[Recorded data]
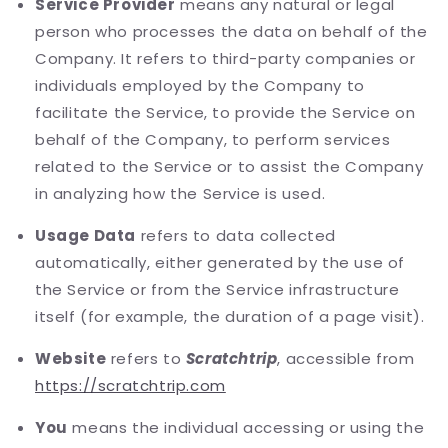
Service Provider
means any natural or legal
person who processes the data on behalf of the
Company. It refers to third-party companies or
individuals employed by the Company to
facilitate the Service, to provide the Service on
behalf of the Company, to perform services
related to the Service or to assist the Company
in analyzing how the Service is used.
Usage Data
refers to data collected
automatically, either generated by the use of
the Service or from the Service infrastructure
itself (for example, the duration of a page visit).
Website
refers to
Scratchtrip
, accessible from
https://scratchtrip.com
You
means the individual accessing or using the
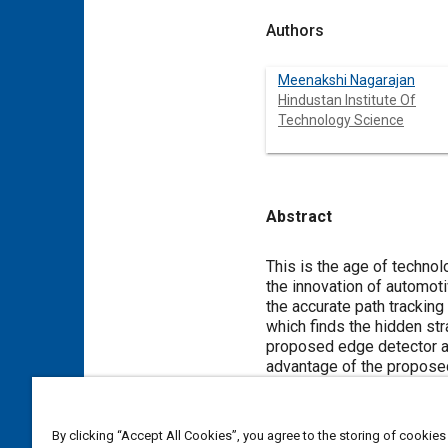
Authors
Meenakshi Nagarajan
Hindustan Institute Of
Technology Science
Abstract
Content
This is the age of technol
the innovation of automoti
the accurate path tracking
which finds the hidden str
proposed edge detector al
advantage of the proposed 
of vehicle. The simulatio
shows the 20% increase i
with minimal distance of 1
By clicking “Accept All Cookies”, you agree to the storing of cookies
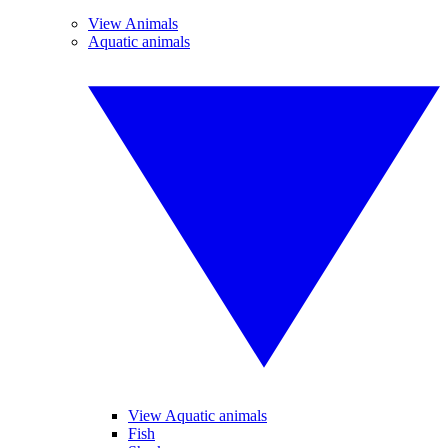
View Animals
Aquatic animals
View Aquatic animals
Fish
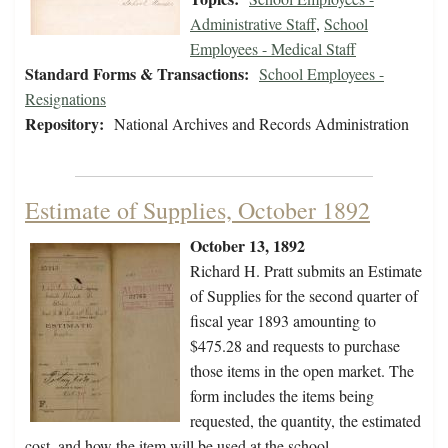
Administrative Staff
,
School
Employees - Medical Staff
Standard Forms & Transactions:
School Employees -
Resignations
Repository:
National Archives and Records Administration
Estimate of Supplies, October 1892
October 13, 1892
Richard H. Pratt submits an Estimate
of Supplies for the second quarter of
fiscal year 1893 amounting to
$475.28 and requests to purchase
those items in the open market. The
form includes the items being
requested, the quantity, the estimated
cost, and how the item will be used at the school.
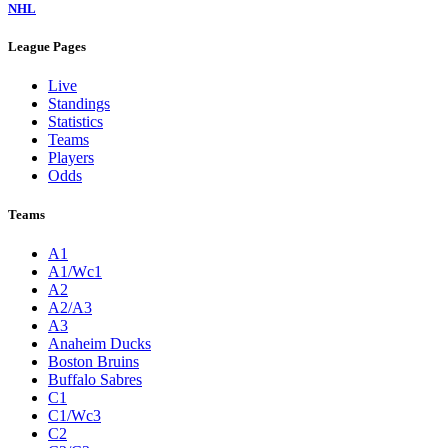
NHL
League Pages
Live
Standings
Statistics
Teams
Players
Odds
Teams
A1
A1/Wc1
A2
A2/A3
A3
Anaheim Ducks
Boston Bruins
Buffalo Sabres
C1
C1/Wc3
C2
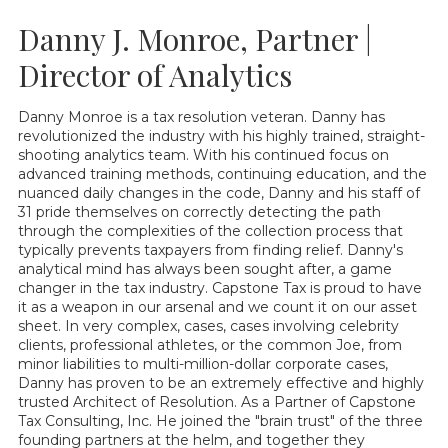
Danny J. Monroe, Partner |
Director of Analytics
Danny Monroe is a tax resolution veteran. Danny has
revolutionized the industry with his highly trained, straight-
shooting analytics team. With his continued focus on
advanced training methods, continuing education, and the
nuanced daily changes in the code, Danny and his staff of
31 pride themselves on correctly detecting the path
through the complexities of the collection process that
typically prevents taxpayers from finding relief. Danny's
analytical mind has always been sought after, a game
changer in the tax industry. Capstone Tax is proud to have
it as a weapon in our arsenal and we count it on our asset
sheet. In very complex, cases, cases involving celebrity
clients, professional athletes, or the common Joe, from
minor liabilities to multi-million-dollar corporate cases,
Danny has proven to be an extremely effective and highly
trusted Architect of Resolution. As a Partner of Capstone
Tax Consulting, Inc. He joined the "brain trust" of the three
founding partners at the helm, and together they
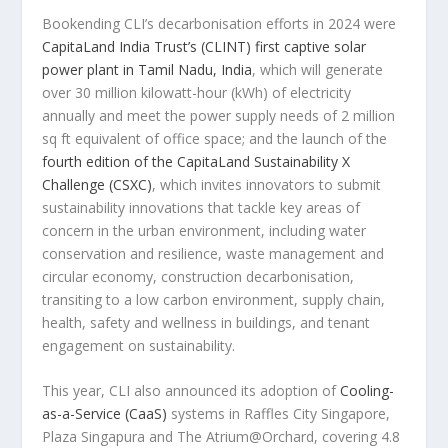
Bookending CLI’s decarbonisation efforts in 2024 were
CapitaLand India Trust’s (CLINT) first captive solar
power plant in Tamil Nadu,
India
, which will generate
over 30 million kilowatt-hour (kWh) of electricity
annually and meet the power supply needs of 2 million
sq ft equivalent of office space; and the launch of the
fourth edition of the CapitaLand Sustainability X
Challenge (CSXC)
, which invites innovators to submit
sustainability innovations that tackle key areas of
concern in the urban environment, including water
conservation and resilience, waste management and
circular economy, construction decarbonisation,
transiting to a low carbon environment, supply chain,
health, safety and wellness in buildings, and tenant
engagement on sustainability.
This year, CLI also announced its adoption of
Cooling-
as-a-Service (CaaS)
systems in Raffles City Singapore,
Plaza Singapura and The Atrium@Orchard, covering 4.8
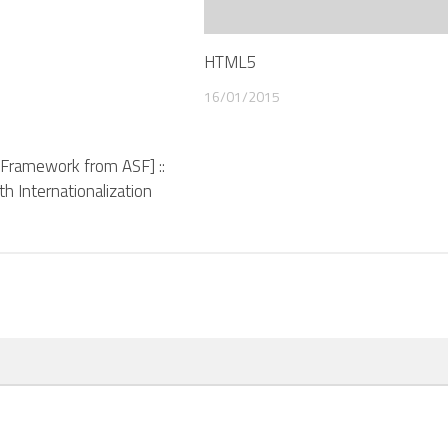
HTML5
16/01/2015
A Framework from ASF] ::
ith Internationalization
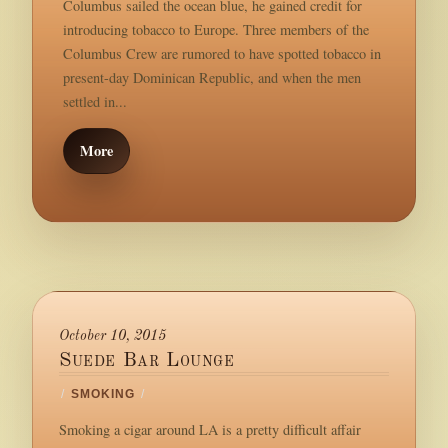
Columbus sailed the ocean blue, he gained credit for
introducing tobacco to Europe. Three members of the
Columbus Crew are rumored to have spotted tobacco in
present-day Dominican Republic, and when the men
settled in...
More
October 10, 2015
Suede Bar Lounge
/
SMOKING
/
Smoking a cigar around LA is a pretty difficult affair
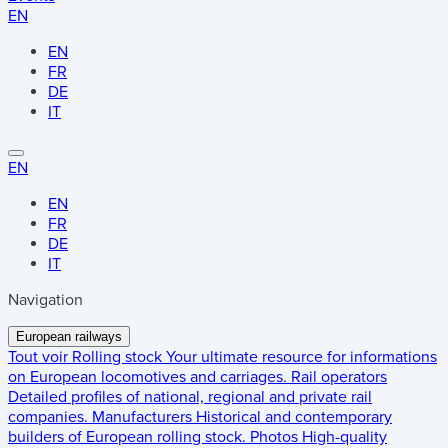
EN
EN
FR
DE
IT
EN
EN
FR
DE
IT
Navigation
European railways
Tout voir
Rolling stock
Your ultimate resource for informations
on European locomotives and carriages.
Rail operators
Detailed profiles of national, regional and private rail
companies.
Manufacturers
Historical and contemporary
builders of European rolling stock.
Photos
High-quality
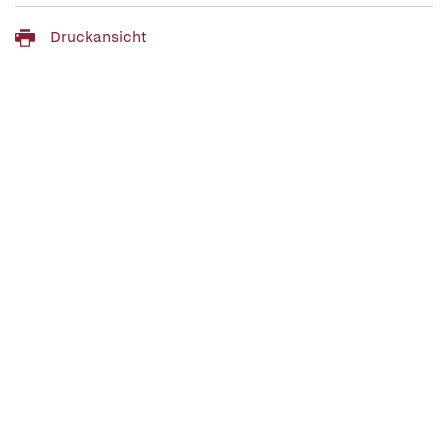
Druckansicht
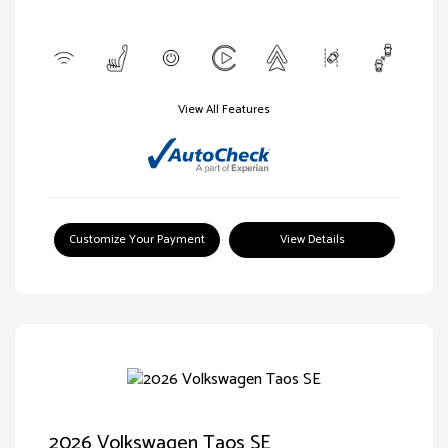
View All Features
Customize Your Payment
View Details
2026 Volkswagen Taos SE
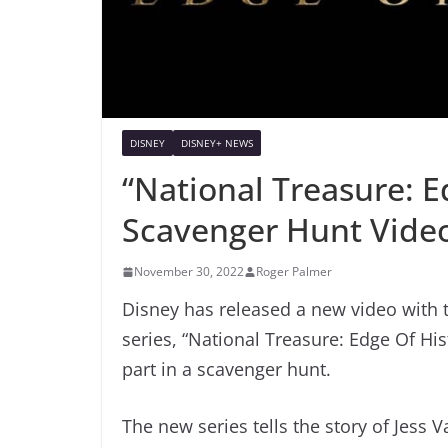
DISNEY
DISNEY+ NEWS
“National Treasure: E
Scavenger Hunt Vide
November 30, 2022
Roger Palmer
Disney has released a new video with 
series, “National Treasure: Edge Of Hist
part in a scavenger hunt.
The new series tells the story of Jess 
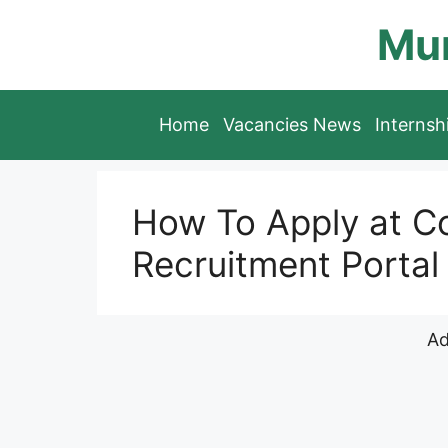
Skip
Mun
to
content
Home
Vacancies News
Interns
How To Apply at C
Recruitment Portal
Ad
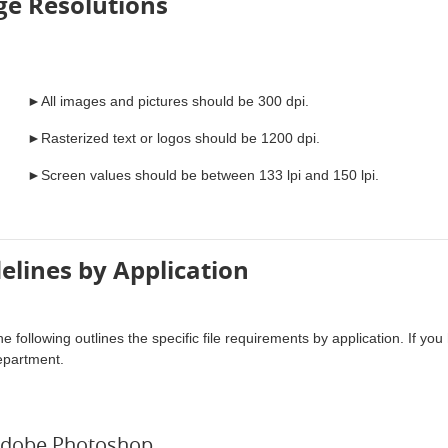
e Resolutions
►All images and pictures should be 300 dpi.
►Rasterized text or logos should be 1200 dpi.
►Screen values should be between 133 lpi and 150 lpi.
elines by Application
e following outlines the specific file requirements by application. If y
epartment.
dobe Photoshop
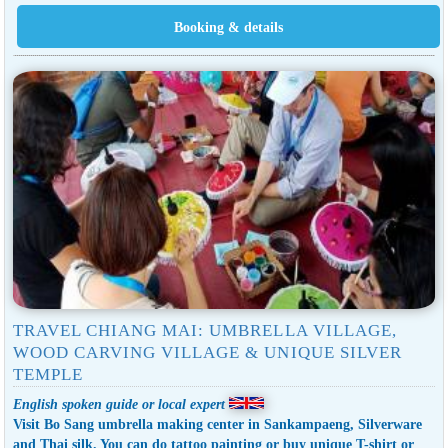
TRAVEL CHIANG MAI: UMBRELLA VILLAGE,
WOOD CARVING VILLAGE & UNIQUE SILVER
TEMPLE
English spoken guide or local expert
Visit Bo Sang umbrella making center in Sankampaeng, Silverware
and Thai silk. You can do tattoo painting or buy unique T-shirt or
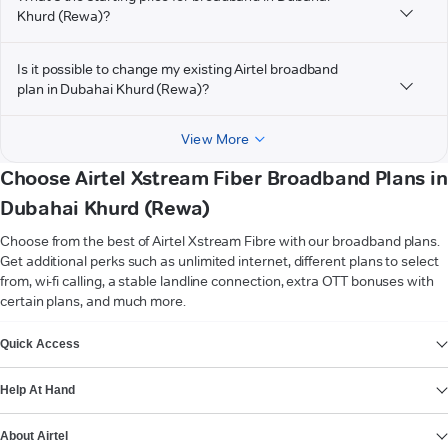
Khurd (Rewa)?
Is it possible to change my existing Airtel broadband
plan in Dubahai Khurd (Rewa)?
View More
Choose Airtel Xstream Fiber Broadband Plans in
Dubahai Khurd (Rewa)
Choose from the best of Airtel Xstream Fibre with our broadband plans.
Get additional perks such as unlimited internet, different plans to select
from, wi-fi calling, a stable landline connection, extra OTT bonuses with
certain plans, and much more.
VIEW MORE
Quick Access
Help At Hand
About Airtel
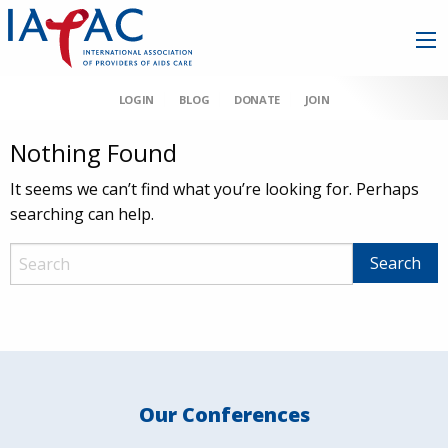
LOGIN
BLOG
DONATE
JOIN
Nothing Found
It seems we can’t find what you’re looking for. Perhaps
searching can help.
Our Conferences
[/Recorded data]
**What to do:**
Please go through the data above and copy each line containing the word "Your".

**Expected answer:**
Your ultimate resource for informations
Customize Your Payment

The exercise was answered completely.